→ Required work:
a) Which lakes and rivers does George say he wants to visit, according to the passage about George's retirement?
b) Could you reproduce the passage about George's retirement word for word, starting at "After 16 years" and ending at "hovercraft in tow."?

After 16 years at Nimrod Downs, George and Alwyn opted for an easier life, running motels in Timaru. But you can’t keep a man of the wide-open spaces cooped up in little boxes, and before long George was back out on the highways and byways, driving tour buses from Cape Reinga to Bluff. This he did for the next 10 years.
Today, retirement sits uneasily on his shoulders, but his hovercraft takes him back to the land that he loves. For the summer of 2005, he and Alwyn have planned a few trips away in their campervan with hovercraft in tow.
“I want to do the southern lakes Tekapo, Wanaka, Wakatipu—and the big rivers like the Clutha, the Waiau and the Waitaki.”
The 3 m-long hovercraft has a 50 hp light-aircraft motor, a top speed of 80 kph, and cost $38,000. George uses it for fishing and generally hooning around.
“You can go anywhere in it—water, land, mud—no problems. You can go out in your slippers and not get your feet wet.”
Recently, he bought a bicycle too. Bright red with cream tyres. Got it for $11.50 at the Timaru auctions. Riding home after a few plonks with his mates at the Timaru RSA, he took a spill. Walking inside, bruised, grazed and bleeding, the old horseman told his wife: “The bike threw me!”

→ Input data:
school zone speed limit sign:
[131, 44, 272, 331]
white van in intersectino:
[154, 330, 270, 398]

→ Solutions for each task:
a)
Lakes: Tekapo, Wanaka, Wakatipu
Rivers: Clutha, Waiau, Waitaki

b)
After 16 years at Nimrod Downs, George and Alwyn opted for an easier life, running motels in Timaru. But you can’t keep a man of the wide-open spaces cooped up in little boxes, and before long George was back out on the highways and byways, driving tour buses from Cape Reinga to Bluff. This he did for the next 10 years.
Today, retirement sits uneasily on his shoulders, but his hovercraft takes him back to the land that he loves. For the summer of 2005, he and Alwyn have planned a few trips away in their campervan with hovercraft in tow.